===== RECORDS PROVIDED
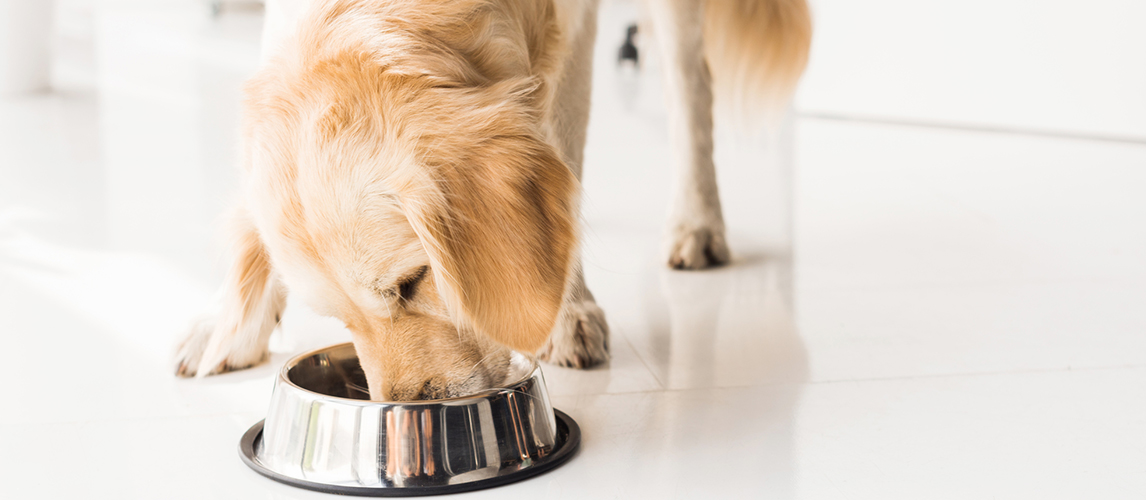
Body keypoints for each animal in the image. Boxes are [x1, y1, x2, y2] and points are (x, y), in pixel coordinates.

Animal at [174, 0, 811, 401]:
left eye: (411, 283)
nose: (409, 406)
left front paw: (567, 311)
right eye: (338, 319)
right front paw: (228, 322)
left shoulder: (572, 26)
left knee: (689, 81)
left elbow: (561, 139)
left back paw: (696, 221)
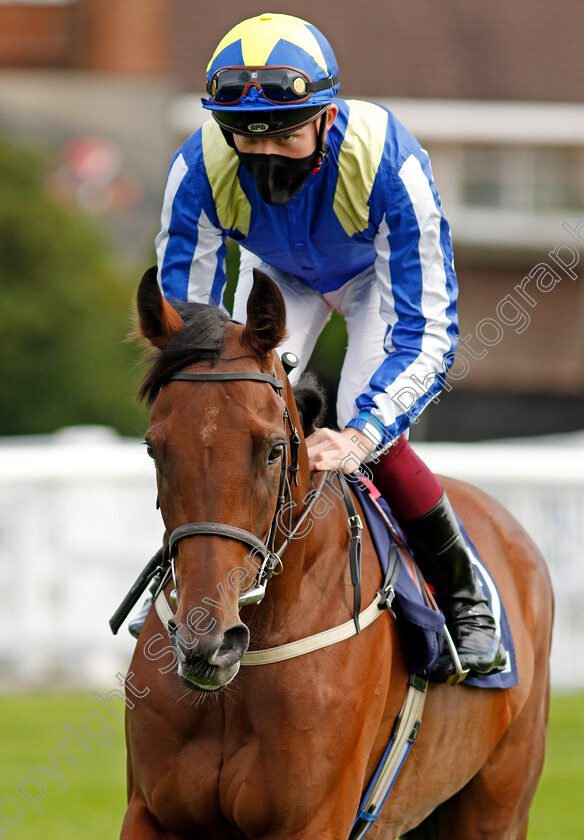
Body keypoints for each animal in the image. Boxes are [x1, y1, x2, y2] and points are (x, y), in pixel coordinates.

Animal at [118, 268, 552, 840]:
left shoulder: (313, 820)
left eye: (274, 449)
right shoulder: (151, 813)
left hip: (497, 805)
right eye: (154, 448)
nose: (207, 642)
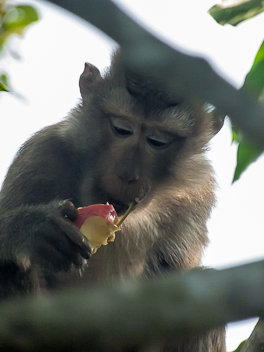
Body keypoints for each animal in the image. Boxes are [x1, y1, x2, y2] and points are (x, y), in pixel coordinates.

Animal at [0, 50, 226, 352]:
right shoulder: (40, 156)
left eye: (157, 141)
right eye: (122, 129)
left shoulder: (196, 196)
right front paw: (34, 229)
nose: (128, 175)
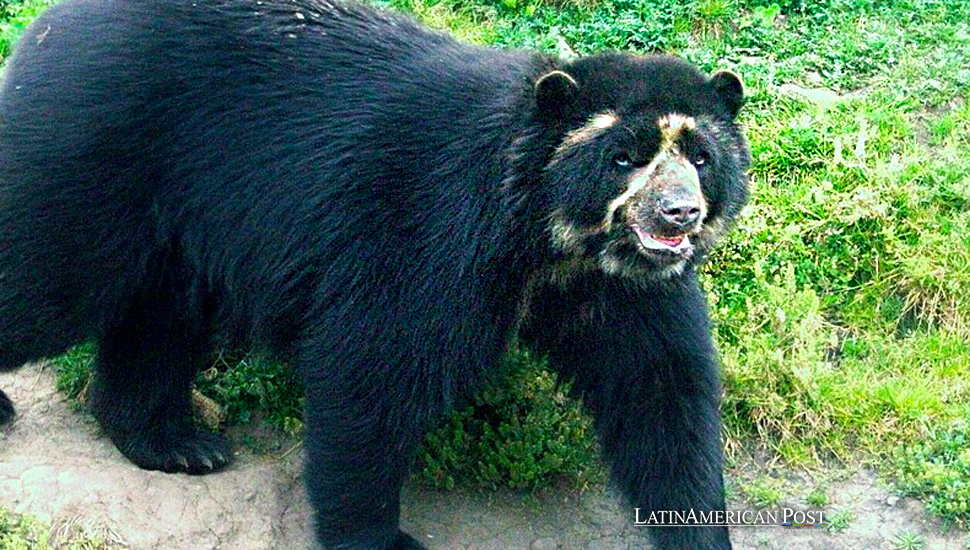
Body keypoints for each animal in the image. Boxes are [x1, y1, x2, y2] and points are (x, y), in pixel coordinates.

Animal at [0, 1, 748, 550]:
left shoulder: (626, 289)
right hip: (91, 151)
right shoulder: (430, 236)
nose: (679, 213)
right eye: (625, 156)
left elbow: (660, 387)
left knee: (157, 316)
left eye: (701, 157)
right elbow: (374, 368)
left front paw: (697, 532)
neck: (551, 241)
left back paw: (175, 443)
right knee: (42, 276)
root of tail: (47, 24)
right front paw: (380, 538)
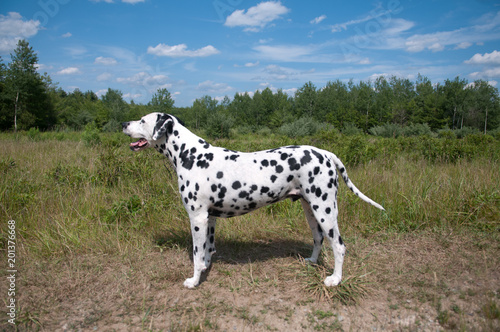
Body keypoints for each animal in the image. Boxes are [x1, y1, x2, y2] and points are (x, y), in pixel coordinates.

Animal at [123, 112, 384, 288]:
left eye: (143, 120)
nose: (124, 124)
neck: (192, 156)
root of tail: (326, 154)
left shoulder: (197, 218)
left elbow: (197, 254)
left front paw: (194, 280)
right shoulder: (210, 219)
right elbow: (208, 248)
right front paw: (206, 266)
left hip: (325, 211)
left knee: (339, 246)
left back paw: (335, 279)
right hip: (311, 211)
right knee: (319, 238)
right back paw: (311, 260)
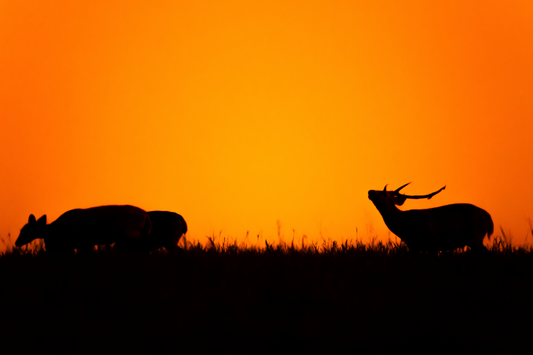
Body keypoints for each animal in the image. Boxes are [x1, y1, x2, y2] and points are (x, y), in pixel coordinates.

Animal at [15, 204, 152, 254]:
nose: (17, 242)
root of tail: (146, 215)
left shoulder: (81, 241)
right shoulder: (79, 244)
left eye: (24, 230)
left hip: (130, 233)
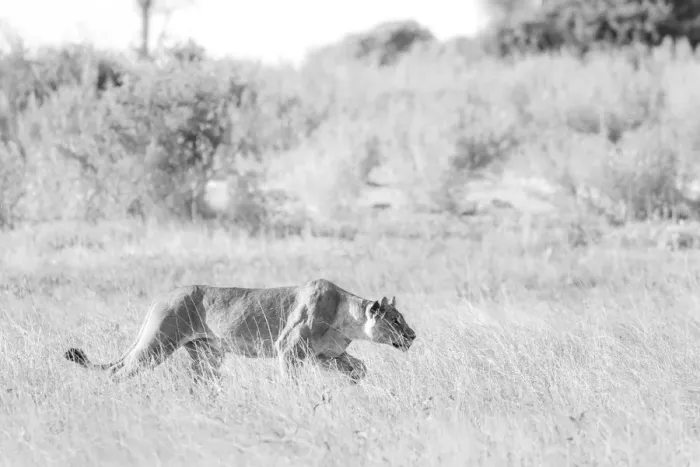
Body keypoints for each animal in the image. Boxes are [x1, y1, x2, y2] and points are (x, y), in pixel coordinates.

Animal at [64, 279, 416, 384]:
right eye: (396, 320)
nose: (413, 336)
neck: (347, 317)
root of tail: (162, 295)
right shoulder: (288, 349)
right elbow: (291, 380)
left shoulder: (326, 355)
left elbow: (359, 367)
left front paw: (354, 386)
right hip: (158, 342)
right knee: (120, 370)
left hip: (207, 354)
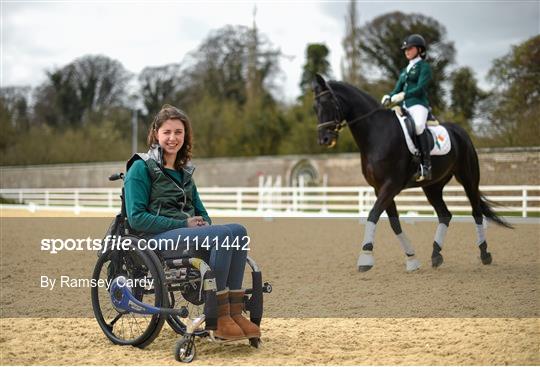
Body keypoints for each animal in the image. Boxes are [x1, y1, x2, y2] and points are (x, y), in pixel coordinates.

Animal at [312, 73, 510, 272]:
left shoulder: (390, 185)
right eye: (315, 108)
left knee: (476, 212)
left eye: (329, 103)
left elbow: (373, 215)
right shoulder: (379, 188)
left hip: (468, 178)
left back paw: (484, 254)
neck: (377, 133)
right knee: (445, 214)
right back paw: (436, 255)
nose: (324, 140)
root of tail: (461, 132)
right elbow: (394, 223)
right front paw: (412, 259)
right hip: (432, 187)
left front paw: (365, 258)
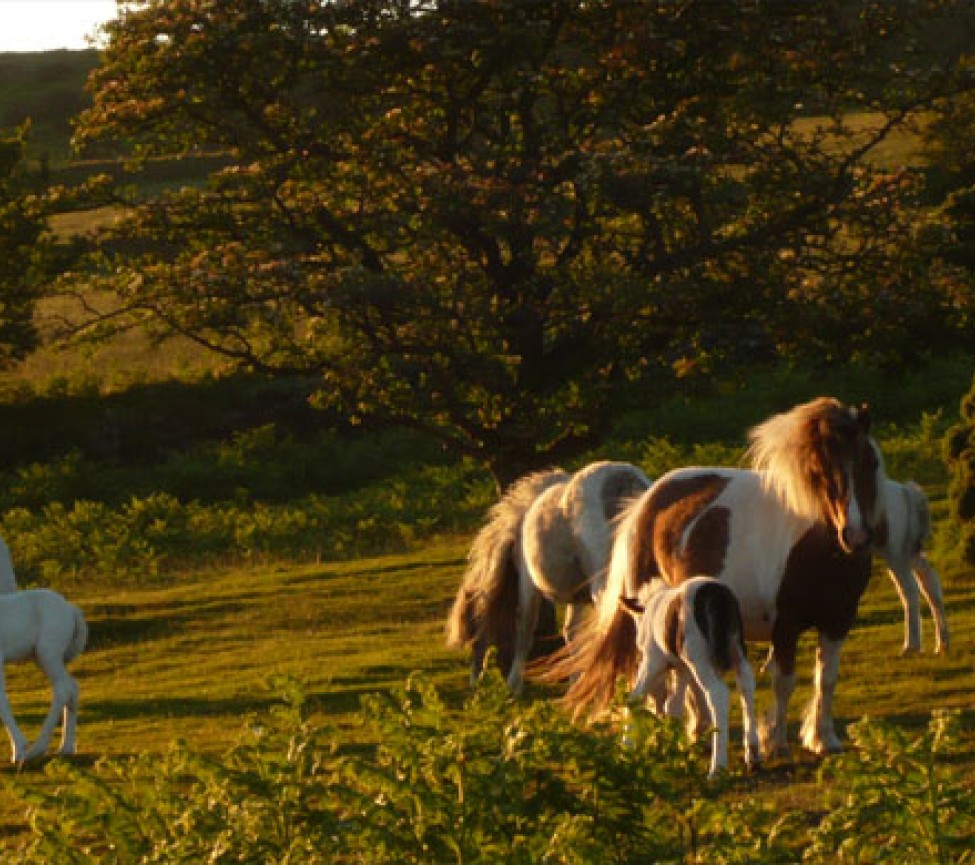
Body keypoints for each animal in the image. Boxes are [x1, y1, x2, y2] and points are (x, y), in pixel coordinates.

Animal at [0, 588, 87, 764]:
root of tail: (71, 610)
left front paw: (18, 751)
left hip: (47, 653)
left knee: (63, 689)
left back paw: (36, 750)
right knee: (72, 686)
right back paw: (66, 748)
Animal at [446, 462, 652, 692]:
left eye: (472, 635)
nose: (474, 683)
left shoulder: (527, 584)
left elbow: (525, 632)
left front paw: (514, 685)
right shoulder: (577, 595)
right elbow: (572, 634)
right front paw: (575, 684)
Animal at [616, 572, 764, 776]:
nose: (637, 642)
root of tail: (716, 594)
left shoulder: (653, 661)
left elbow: (635, 699)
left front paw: (626, 750)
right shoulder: (682, 668)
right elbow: (674, 705)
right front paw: (673, 750)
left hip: (699, 657)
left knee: (718, 694)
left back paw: (717, 767)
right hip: (737, 648)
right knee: (746, 684)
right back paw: (753, 754)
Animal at [880, 476, 948, 652]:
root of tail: (905, 491)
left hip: (896, 552)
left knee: (909, 588)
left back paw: (911, 646)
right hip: (909, 550)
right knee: (929, 580)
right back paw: (942, 643)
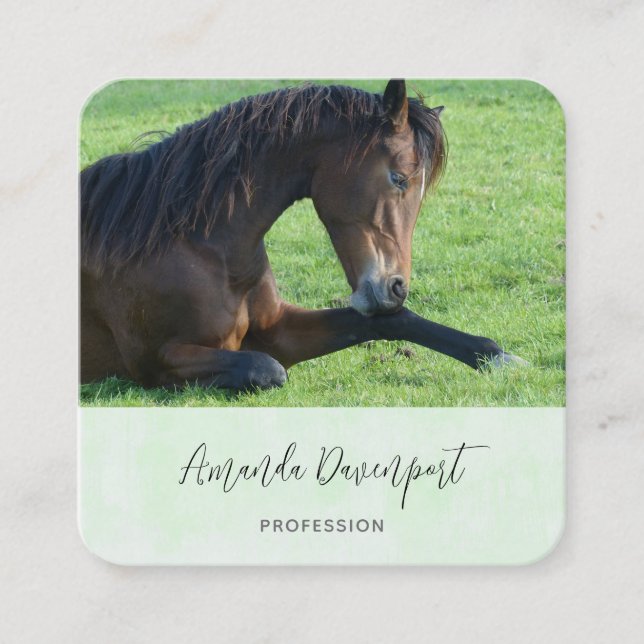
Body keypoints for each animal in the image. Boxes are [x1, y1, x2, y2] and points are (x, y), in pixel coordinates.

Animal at [80, 79, 523, 391]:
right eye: (399, 178)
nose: (396, 287)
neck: (198, 244)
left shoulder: (278, 329)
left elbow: (392, 321)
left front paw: (498, 357)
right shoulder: (156, 360)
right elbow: (267, 370)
==========
EXERCISE GOAL: From the material above, reproduce only what runs from the line holding "left hip: (896, 552)" down to the line holding "neck: (198, 244)", both included, pictures excluded.

REPLY:
left hip: (896, 552)
left knee: (909, 588)
left back paw: (911, 646)
right hip: (909, 550)
right knee: (929, 580)
right back paw: (942, 643)
Body keypoints for each animal in the image. Boxes are [x1, y1, x2, y2] and points are (x, y), in pixel coordinates.

Animal at [80, 79, 523, 391]:
right eye: (399, 178)
nose: (396, 287)
neck: (198, 244)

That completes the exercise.